Bei Anruf Anarchie

- Es ist wohl nur ein skurriler Zufall, dass just in diesen Tagen, da das gesamte Land über die Gefahr diskutiert, die von Handys ausgeht (natürlich nur in den Händen von Jugendlichen . . .) das neue Buch von Stephen King auf Deutsch erschienen ist. "Puls" handelt von der Bedrohung der menschlichen Zivilisation durch Mobiltelefone. Wie immer bei King schleicht sich das Grauen eher unauffällig in den Alltag ein. Als die Gefahr erkannt wird, ist es längst zu spät.

Ein Signal löscht die Persönlichkeit

An einem sonnigen Herbsttag - eine der vielen Anspielungen auf die Anschläge vom 11. September 2001 - verwandeln sich die Menschen schlagartig in blutrünstige Monster. Allerdings nur diejenigen, die gerade ein Handy benutzen. Ein mysteriöses Signal löscht die Persönlichkeit und setzt aggressive Energie frei. Auf der Straße gehen sich die Menschen buchstäblich an die Gurgel, verstümmeln sich selbst oder laufen Amok. Innerhalb kürzester Zeit versinkt das Land in Anarchie. Einige "Normalos" schlagen sich mehr schlecht als recht durch.

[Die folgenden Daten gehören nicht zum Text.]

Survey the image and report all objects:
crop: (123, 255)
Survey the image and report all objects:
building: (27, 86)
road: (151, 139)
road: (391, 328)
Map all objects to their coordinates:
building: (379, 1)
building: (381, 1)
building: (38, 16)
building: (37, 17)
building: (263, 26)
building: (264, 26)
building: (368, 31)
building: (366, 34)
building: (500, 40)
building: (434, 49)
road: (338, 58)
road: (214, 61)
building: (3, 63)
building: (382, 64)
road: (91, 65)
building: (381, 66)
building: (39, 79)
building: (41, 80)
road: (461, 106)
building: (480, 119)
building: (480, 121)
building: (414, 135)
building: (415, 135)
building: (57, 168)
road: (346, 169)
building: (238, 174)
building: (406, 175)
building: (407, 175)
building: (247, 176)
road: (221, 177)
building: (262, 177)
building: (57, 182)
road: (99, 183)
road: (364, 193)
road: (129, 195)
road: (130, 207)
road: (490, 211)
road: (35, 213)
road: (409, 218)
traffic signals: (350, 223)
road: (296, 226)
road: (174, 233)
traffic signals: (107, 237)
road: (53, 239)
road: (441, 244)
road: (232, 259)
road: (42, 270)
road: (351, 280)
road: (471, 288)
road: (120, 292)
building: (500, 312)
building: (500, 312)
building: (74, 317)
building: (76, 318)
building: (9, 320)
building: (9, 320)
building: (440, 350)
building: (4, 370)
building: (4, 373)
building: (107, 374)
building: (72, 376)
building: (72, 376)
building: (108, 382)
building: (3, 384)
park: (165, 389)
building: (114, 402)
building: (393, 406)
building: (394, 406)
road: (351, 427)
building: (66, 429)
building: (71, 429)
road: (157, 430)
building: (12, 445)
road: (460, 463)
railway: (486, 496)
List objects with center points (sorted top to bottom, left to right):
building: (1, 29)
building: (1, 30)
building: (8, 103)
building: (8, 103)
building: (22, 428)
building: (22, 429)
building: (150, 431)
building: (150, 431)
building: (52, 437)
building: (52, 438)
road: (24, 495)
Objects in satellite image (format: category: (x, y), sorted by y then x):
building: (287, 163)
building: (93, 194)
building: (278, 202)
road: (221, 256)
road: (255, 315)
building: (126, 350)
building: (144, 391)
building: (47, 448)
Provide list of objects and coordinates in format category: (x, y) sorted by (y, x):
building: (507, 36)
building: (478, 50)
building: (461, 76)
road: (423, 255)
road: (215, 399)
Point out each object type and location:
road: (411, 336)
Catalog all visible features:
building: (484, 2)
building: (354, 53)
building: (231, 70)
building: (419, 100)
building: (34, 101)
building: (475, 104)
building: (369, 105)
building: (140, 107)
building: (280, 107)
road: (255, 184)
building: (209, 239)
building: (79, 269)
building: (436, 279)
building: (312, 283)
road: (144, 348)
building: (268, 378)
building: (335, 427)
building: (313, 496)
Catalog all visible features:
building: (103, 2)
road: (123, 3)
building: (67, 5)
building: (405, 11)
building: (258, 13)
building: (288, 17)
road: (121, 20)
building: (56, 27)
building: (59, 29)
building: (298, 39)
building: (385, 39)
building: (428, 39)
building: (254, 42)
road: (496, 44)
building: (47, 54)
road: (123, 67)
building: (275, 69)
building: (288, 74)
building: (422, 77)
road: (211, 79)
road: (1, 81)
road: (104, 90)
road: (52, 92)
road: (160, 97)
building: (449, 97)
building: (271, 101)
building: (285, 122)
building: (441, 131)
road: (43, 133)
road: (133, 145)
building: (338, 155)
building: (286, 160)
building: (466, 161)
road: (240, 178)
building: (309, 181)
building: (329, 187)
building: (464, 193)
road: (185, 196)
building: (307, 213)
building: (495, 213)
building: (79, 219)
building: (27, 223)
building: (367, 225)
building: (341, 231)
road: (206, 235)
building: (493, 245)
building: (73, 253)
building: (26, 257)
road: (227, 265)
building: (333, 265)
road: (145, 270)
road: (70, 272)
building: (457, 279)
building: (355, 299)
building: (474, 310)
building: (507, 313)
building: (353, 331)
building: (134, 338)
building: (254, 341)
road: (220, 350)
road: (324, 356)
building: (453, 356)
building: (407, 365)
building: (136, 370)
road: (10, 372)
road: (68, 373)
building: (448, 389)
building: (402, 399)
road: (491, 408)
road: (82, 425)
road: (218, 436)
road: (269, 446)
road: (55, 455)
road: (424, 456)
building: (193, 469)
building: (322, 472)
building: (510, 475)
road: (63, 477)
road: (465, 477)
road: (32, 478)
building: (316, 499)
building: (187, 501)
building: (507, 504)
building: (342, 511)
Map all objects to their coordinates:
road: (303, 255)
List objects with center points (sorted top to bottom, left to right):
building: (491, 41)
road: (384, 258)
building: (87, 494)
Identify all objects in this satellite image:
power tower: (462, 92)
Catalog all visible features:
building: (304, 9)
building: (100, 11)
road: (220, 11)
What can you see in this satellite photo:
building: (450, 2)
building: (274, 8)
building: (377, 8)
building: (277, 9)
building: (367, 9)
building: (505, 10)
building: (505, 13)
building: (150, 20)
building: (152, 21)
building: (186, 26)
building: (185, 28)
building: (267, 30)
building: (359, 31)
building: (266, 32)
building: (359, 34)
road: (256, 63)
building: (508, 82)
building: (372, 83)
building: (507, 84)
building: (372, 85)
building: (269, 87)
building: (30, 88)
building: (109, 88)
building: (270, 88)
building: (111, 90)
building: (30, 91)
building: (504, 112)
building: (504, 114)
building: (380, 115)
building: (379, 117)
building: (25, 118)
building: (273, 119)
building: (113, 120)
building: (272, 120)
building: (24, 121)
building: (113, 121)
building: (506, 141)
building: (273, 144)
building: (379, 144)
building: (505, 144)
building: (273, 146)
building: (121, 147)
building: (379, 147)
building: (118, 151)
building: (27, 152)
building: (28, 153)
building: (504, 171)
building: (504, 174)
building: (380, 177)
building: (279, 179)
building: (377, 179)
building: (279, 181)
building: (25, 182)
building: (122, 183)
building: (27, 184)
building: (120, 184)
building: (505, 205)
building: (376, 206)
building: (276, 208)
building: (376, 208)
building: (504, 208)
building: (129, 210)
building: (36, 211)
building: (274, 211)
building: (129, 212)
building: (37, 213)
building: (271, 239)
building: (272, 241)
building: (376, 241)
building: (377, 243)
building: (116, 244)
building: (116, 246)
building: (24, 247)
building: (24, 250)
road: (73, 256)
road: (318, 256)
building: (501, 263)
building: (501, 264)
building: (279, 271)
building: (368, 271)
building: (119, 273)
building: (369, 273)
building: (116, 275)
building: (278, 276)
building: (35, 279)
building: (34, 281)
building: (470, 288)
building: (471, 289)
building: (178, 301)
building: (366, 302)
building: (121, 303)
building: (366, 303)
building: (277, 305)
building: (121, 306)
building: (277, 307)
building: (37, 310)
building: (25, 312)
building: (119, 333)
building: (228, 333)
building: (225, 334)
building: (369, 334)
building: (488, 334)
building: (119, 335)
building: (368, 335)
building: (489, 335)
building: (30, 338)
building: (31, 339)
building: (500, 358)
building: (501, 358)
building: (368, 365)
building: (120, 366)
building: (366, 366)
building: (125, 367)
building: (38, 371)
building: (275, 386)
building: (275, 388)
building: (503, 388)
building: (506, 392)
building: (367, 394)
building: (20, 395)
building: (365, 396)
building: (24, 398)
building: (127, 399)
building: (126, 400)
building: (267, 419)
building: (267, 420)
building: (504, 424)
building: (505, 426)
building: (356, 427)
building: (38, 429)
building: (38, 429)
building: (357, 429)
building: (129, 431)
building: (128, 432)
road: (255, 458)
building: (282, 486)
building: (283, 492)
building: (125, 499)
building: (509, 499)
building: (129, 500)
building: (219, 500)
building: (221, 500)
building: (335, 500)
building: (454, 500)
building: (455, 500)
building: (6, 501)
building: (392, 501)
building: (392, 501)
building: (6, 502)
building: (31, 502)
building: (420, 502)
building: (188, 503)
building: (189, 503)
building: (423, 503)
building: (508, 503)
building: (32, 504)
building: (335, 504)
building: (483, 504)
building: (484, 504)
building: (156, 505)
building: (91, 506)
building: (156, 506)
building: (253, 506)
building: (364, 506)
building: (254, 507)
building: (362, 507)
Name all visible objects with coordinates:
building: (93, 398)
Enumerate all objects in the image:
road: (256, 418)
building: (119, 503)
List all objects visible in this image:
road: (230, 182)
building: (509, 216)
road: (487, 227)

King folgt einer dieser Gruppen und schildert gewohnt plastisch die Geschichte einer Odyssee, die ins Nichts zu führen scheint. Überall lauern "Handy-Irre", und zum Entsetzen der Überlebenden entwickeln sie wie ferngesteuert eine Art von Parallelgesellschaft, die die Kontrolle über das Land übernimmt. Ob es sich dabei um die Folgen eines Terroranschlags oder eines missglückten Experiments der Regierung handelt, lässt King listig offen. Das ist spannend beschrieben und von solidem Kulturpessimismus geprägt, wie immer bei dem Amerikaner.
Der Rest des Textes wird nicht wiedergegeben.